WASHINGTON, May 12 (Reuters) - President Barack Obama and several state officials on Tuesday announced a renewed effort to clean up the Chesapeake Bay, a once-productive waterway that has seen its crab and oyster populations plunge during decades of failed restoration attempts.
Maryland, Virginia and Pennsylvania set tougher targets to reduce the amount of pollutants flowing into the 200-mile-long (320 km) estuary, and said the cleanup would be completed by 2025.
Separately, Obama ordered the federal government to step up enforcement of existing pollution laws and come up with a plan to bring the bay back to health. Federal facilities within the bay’s watershed, including those in Washington, were ordered to reduce polluting runoff.

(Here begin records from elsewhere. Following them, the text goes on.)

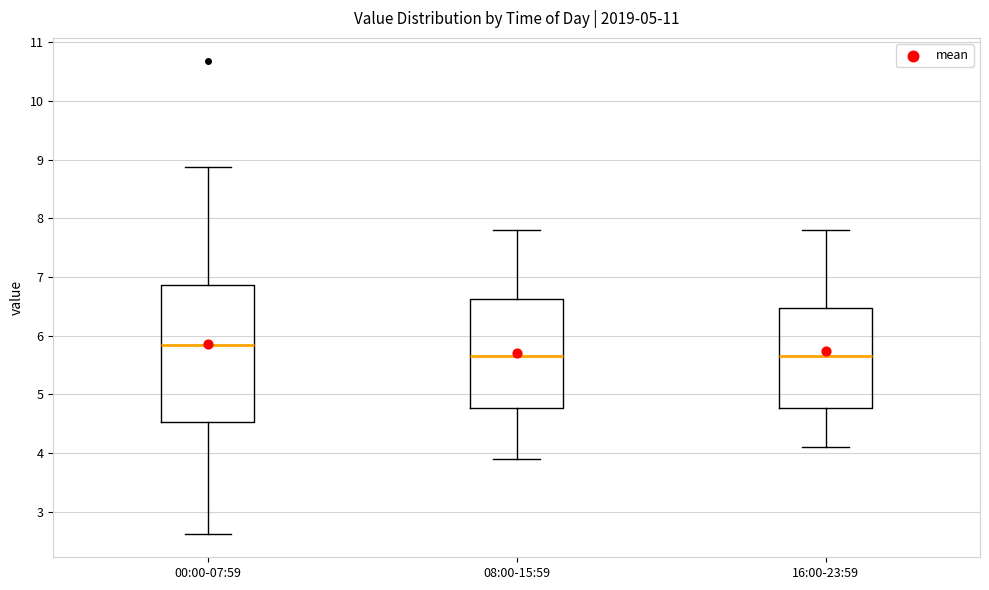

Reading left to right, read every box against the y-axis: the position of its median line, the range the box covers, and the ends of its whiskers. The values are not printed on the chart, so give them approximately, as read against the axis.

00:00-07:59: median 5.8, box 4.5 to 6.9, whiskers 2.6 to 8.9
08:00-15:59: median 5.7, box 4.8 to 6.6, whiskers 3.9 to 7.8
16:00-23:59: median 5.7, box 4.8 to 6.5, whiskers 4.1 to 7.8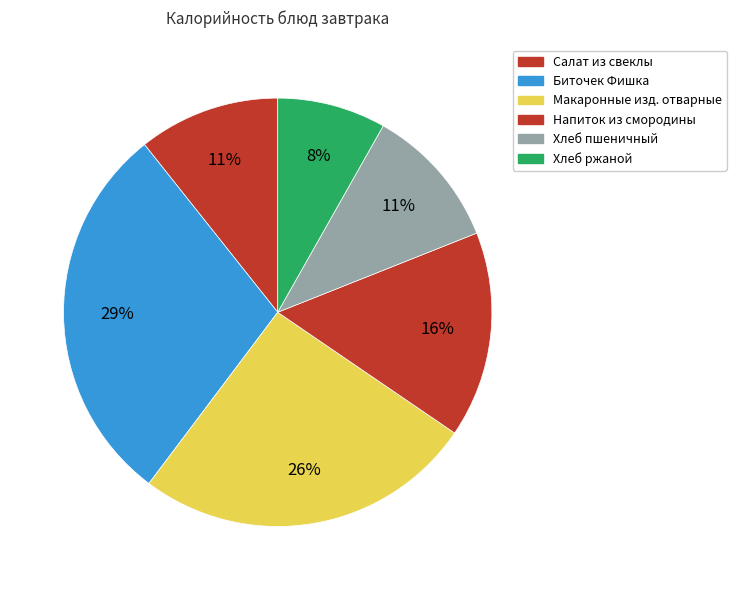

Rank the categories by value from lowest to highest.

Хлеб ржаной, Салат из свеклы, Хлеб пшеничный, Напиток из смородины, Макаронные изд. отварные, Биточек Фишка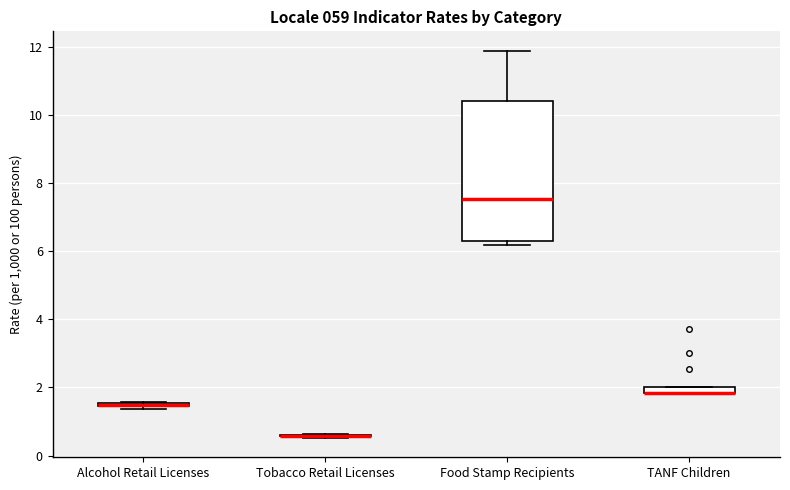

Which box is the tallest, from its lower edge to its upper edge?

Food Stamp Recipients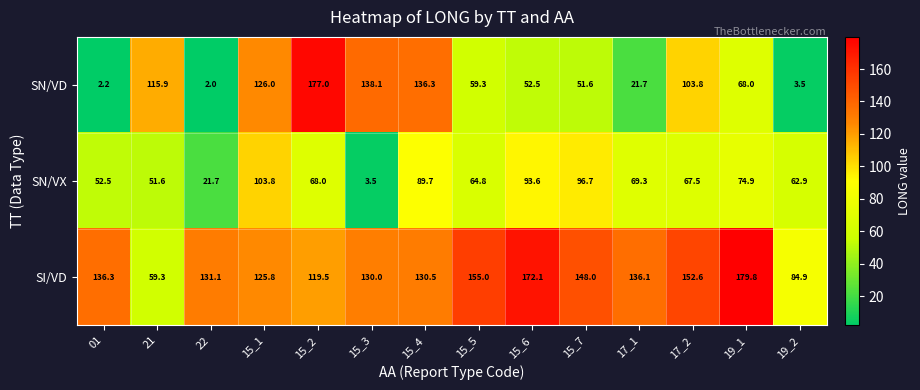

Which series has the largest range (max minus min)?

SN/VD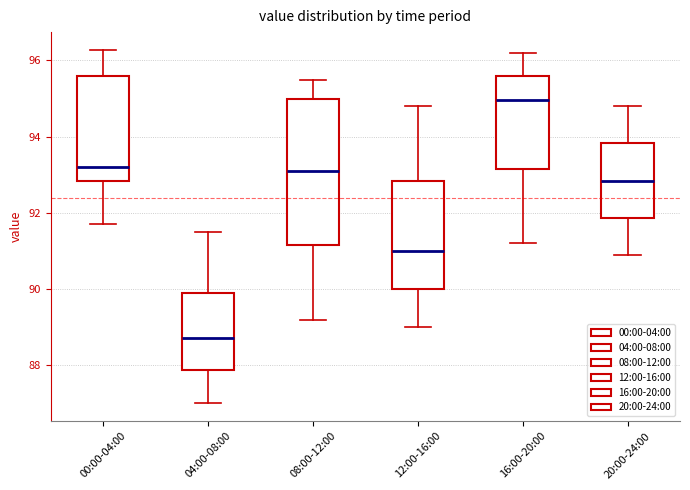

Reading left to right, transcribe this box plot: for each box, give where its median line is, the range the box spans, and where its two whiskers end, as read against the y-axis. The values are not printed on the chart, so give them approximately, as read against the axis.

00:00-04:00: median 93.2, box 92.8 to 95.6, whiskers 91.8 to 96.2
04:00-08:00: median 88.8, box 87.8 to 89.8, whiskers 87.0 to 91.6
08:00-12:00: median 93.2, box 91.2 to 95.0, whiskers 89.2 to 95.6
12:00-16:00: median 91.0, box 90.0 to 92.8, whiskers 89.0 to 94.8
16:00-20:00: median 95.0, box 93.2 to 95.6, whiskers 91.2 to 96.2
20:00-24:00: median 92.8, box 91.8 to 93.8, whiskers 91.0 to 94.8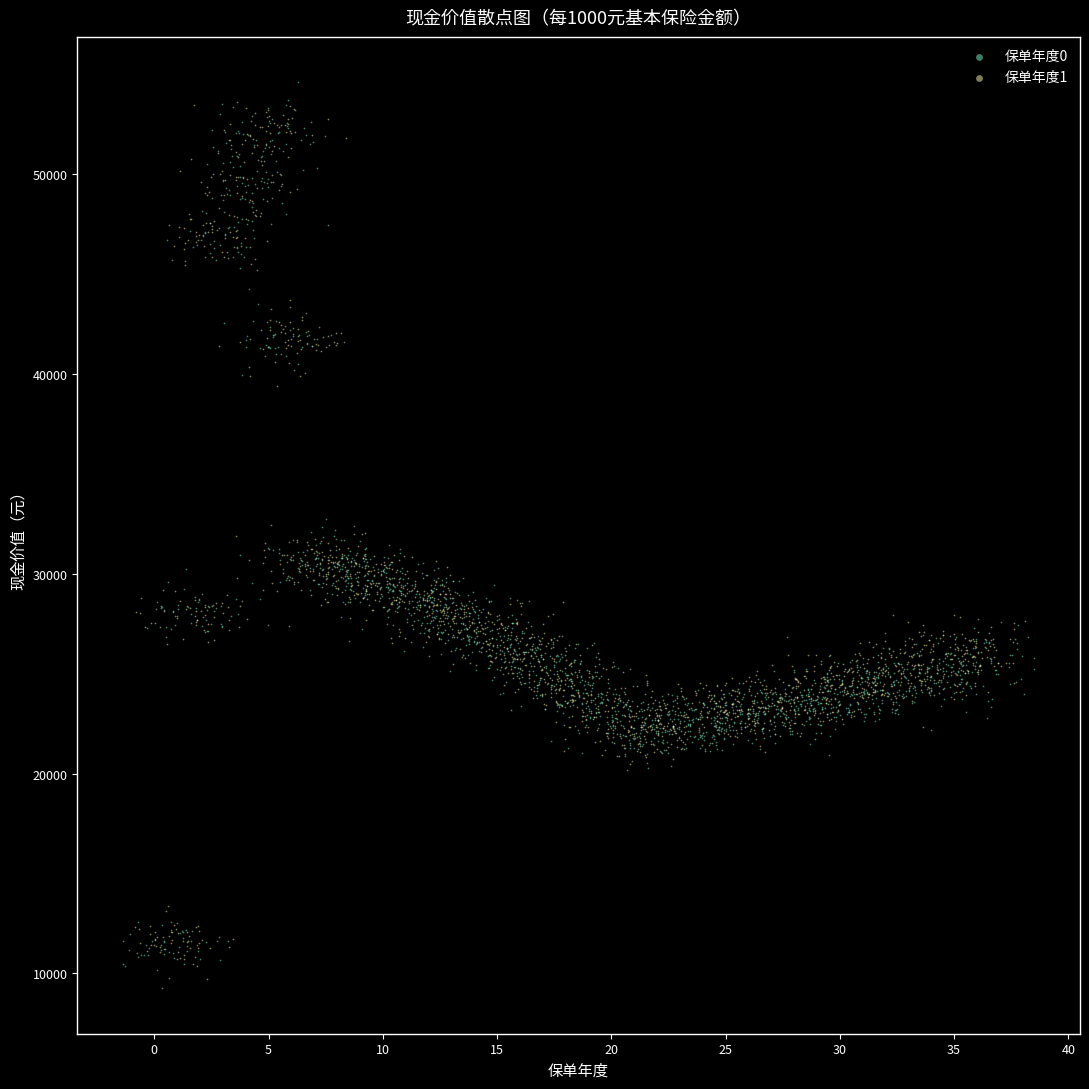

What are all the series names shown in the legend?

保单年度0, 保单年度1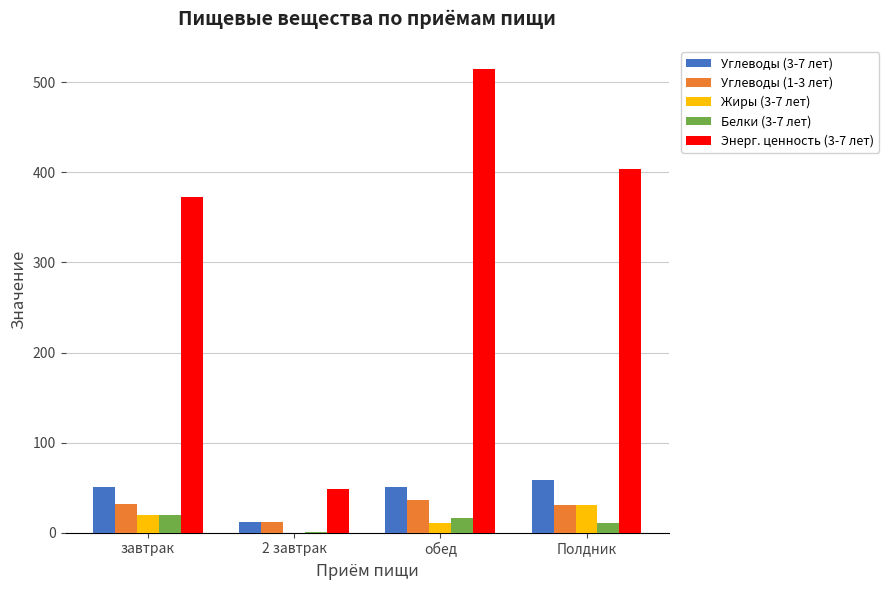

What is the sum of all Углеводы (1-3 лет) values?

110.4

The U.S. Environmental Protection Agency also said it would impose “strict” pollution caps by the end of 2010 and aim for “sharp reductions” in air pollutants that affect the bay.

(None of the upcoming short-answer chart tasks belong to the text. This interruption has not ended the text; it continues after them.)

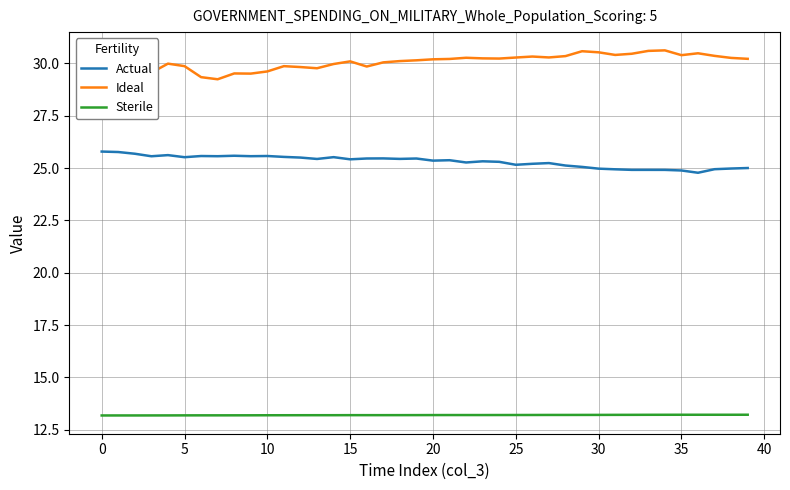

True or false: Sterile and Ideal intersect in this chart.

False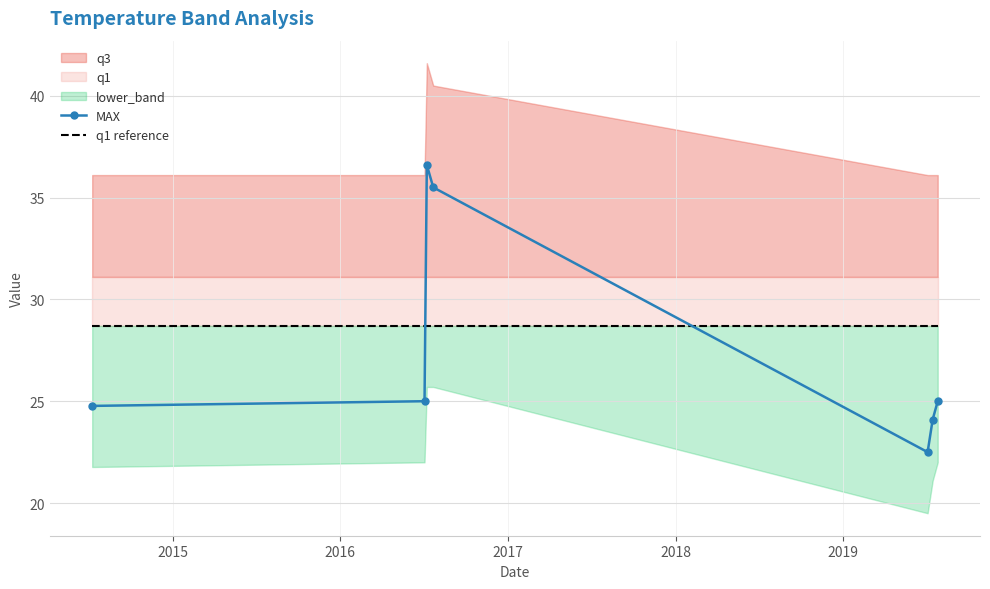

How many times do q1 reference and MAX cross each other?

2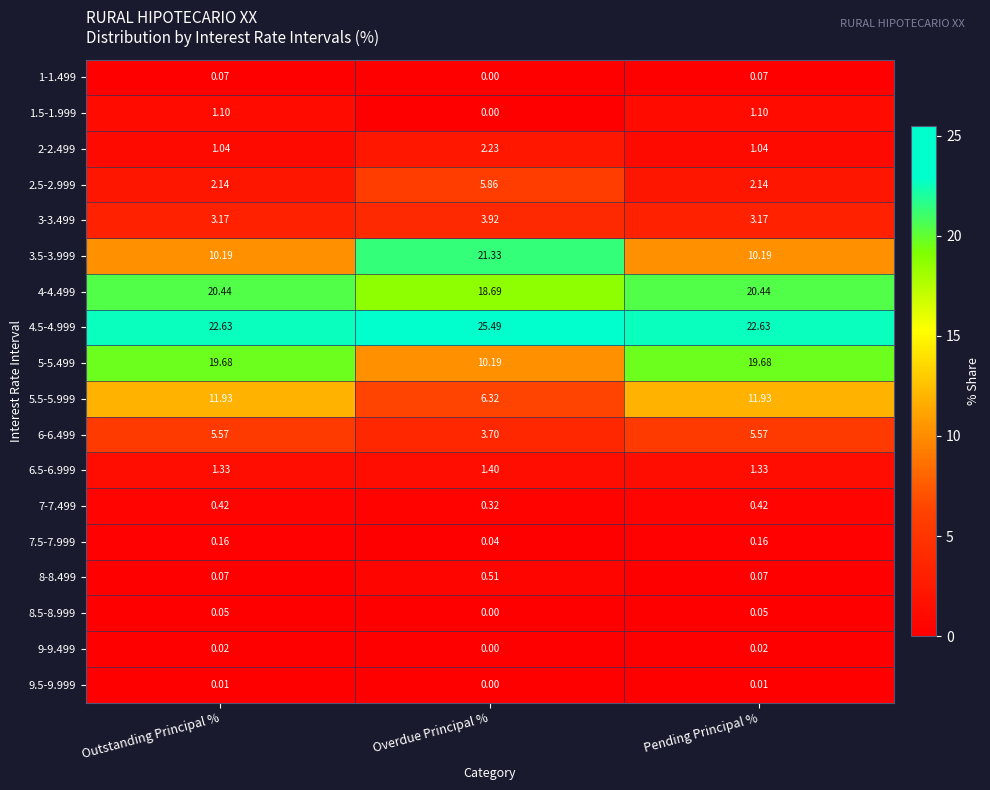

List the series in order of their peak value, lowest first.

9.5-9.999, 9-9.499, 8.5-8.999, 1-1.499, 7.5-7.999, 7-7.499, 8-8.499, 1.5-1.999, 6.5-6.999, 2-2.499, 3-3.499, 6-6.499, 2.5-2.999, 5.5-5.999, 5-5.499, 4-4.499, 3.5-3.999, 4.5-4.999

The renewed efforts could lead to additional restrictions on agriculture, development and power-plant emissions in the Chesapeake Bay watershed, which stretches from upstate New York to Virginia and encompasses 16.6 million people.
For hundreds of years, the Chesapeake was one of the most productive fisheries in the United States. But its populations of shad, blue crabs and oysters have crashed as phosphorus, nitrogen and sediment from farms and urban areas created massive algae blooms that sucked oxygen out of the water.
A 25-year, $6 billion cleanup effort by state governments and the EPA has come under widespread criticism as it has repeatedly fallen short of its stated goals, and officials overstated their progress to keep funding in place.
With that in mind, governors of Maryland and Virginia and officials from other jurisdictions in the Bay’s watershed — New York, Delaware, Pennsylvania, West Virginia and Washington, D.C. — said they would focus on short, two-year goals that would lead to a restored Bay by 2025.